I grew up surrounded by Indians who would automatically speak to me in Hindi. Why was I expected to know Hindi? I felt immense guilt and would apologetically explain that I speak Tamil, a South Indian language. My immigrant parents raised me to be fluent in reading and writing Tamil. Yet I was ashamed for not knowing popular Bollywood films or the “quintessential” Indian music because I felt that was crucial to being perceived as culturally Indian.

I expected Rice to be more conducive for comprehensive dialogues surrounding cultural identity and not to be a part of this more pervasive pattern I had noticed growing up. My expectations were shattered when I found the primary South Asian undergraduate cultural organization on campus glorified a mold with which I have never identified. I found that in order to feel comfortable participating in their activities and events, I had to fulfill certain characteristics:being a fair-skinned North Indian, speaking Hindi and being familiar with Bollywood films.

While claiming to be an organization for all South Asians at Rice, the South Asian Society caters to the experience of the North Indian Hindu. Playing primarily Hindi music at events, celebrating only Diwali and Holi and inserting GIFs from only Bollywood films into Listservs seem like harmless results of the SAS Executive Board serving popular interest. However, we must reflect on the assumptions that dictate these decisions. Historically, there has been a growing divide between North and South India. Despite significant differences in culture, the Indian experience is predominantly equated to being North Indian. South Asia is also a conglomeration of many other countries besides India: Nepal, Bangladesh, Bhutan, Sri Lanka, Afghanistan, Pakistan and the Maldives. If I, as an Indian, feel excluded by SAS, then I can only begin to speculate how accessible SAS is to the broader South Asian community. Beside Hindus, there exist South Asians who identify as Muslim, Sikh, Jain and Christian.

It is imperative that SAS questions how it uses its social capital on campus in allowing for the expression of minority cultures and religions. Despite there being more prominent Hindi speakers on campus, it is the obligation of SAS to shape dialogue about inclusivity so that SAS itself does not play a role in furthering the perspective of a singular South Asia.

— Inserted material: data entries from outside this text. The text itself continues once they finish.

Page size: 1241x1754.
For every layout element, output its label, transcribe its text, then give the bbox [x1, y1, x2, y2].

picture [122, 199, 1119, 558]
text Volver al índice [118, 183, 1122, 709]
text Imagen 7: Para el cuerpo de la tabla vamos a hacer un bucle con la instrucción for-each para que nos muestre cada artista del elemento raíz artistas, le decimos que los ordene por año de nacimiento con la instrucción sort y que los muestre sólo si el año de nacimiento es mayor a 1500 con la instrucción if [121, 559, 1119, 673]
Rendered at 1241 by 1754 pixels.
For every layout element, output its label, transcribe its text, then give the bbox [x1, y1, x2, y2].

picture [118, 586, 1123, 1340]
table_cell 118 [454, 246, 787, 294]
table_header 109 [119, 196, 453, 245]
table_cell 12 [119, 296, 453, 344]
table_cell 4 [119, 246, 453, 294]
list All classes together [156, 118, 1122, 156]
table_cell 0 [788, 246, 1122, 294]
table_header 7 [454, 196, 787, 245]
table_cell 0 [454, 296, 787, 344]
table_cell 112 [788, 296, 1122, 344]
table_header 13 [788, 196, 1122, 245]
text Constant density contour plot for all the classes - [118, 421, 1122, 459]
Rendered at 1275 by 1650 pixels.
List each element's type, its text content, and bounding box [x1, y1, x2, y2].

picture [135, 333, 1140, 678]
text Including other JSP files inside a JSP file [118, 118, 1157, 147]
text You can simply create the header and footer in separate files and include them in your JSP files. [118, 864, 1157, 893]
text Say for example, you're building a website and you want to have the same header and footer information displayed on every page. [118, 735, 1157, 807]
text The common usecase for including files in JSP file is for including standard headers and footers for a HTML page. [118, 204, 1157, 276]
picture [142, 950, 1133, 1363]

If we find ourselves justifying the actions of SAS by saying that it is the voice of the majority and the popular, then we are part of the problem.

Promises of increased inclusivity have been made by SAS presidents, and current efforts like screening the stand-up comedy film “Hasan Minhaj: Homecoming King,” which discusses the overall Indian-American childhood experience, are appreciated. However, these events should not be the exception and should not exist just to check the inclusivity box. It is encouraging that both platforms of those who ran for 2018-19 SAS co-presidents prioritized planning events for Eid, Pongal and other festivals that demonstrate the cultural and religious heterogeneity of South Asia. However, tangible changes need to occur for SAS to be truly inclusive beyond mere words on presidential blurbs. The Executive Board needs to actively reach out to members outside of their social circles who hold various religious faiths and cultural beliefs to spark discussion and change. It is not the burden of those outside the SAS norm to justify that their traditions be at the forefront of SAS. Cultural shifts can be difficult to enact, but I trust that SAS has the social capital and means to shift the conversation on what it really means to be South Asian.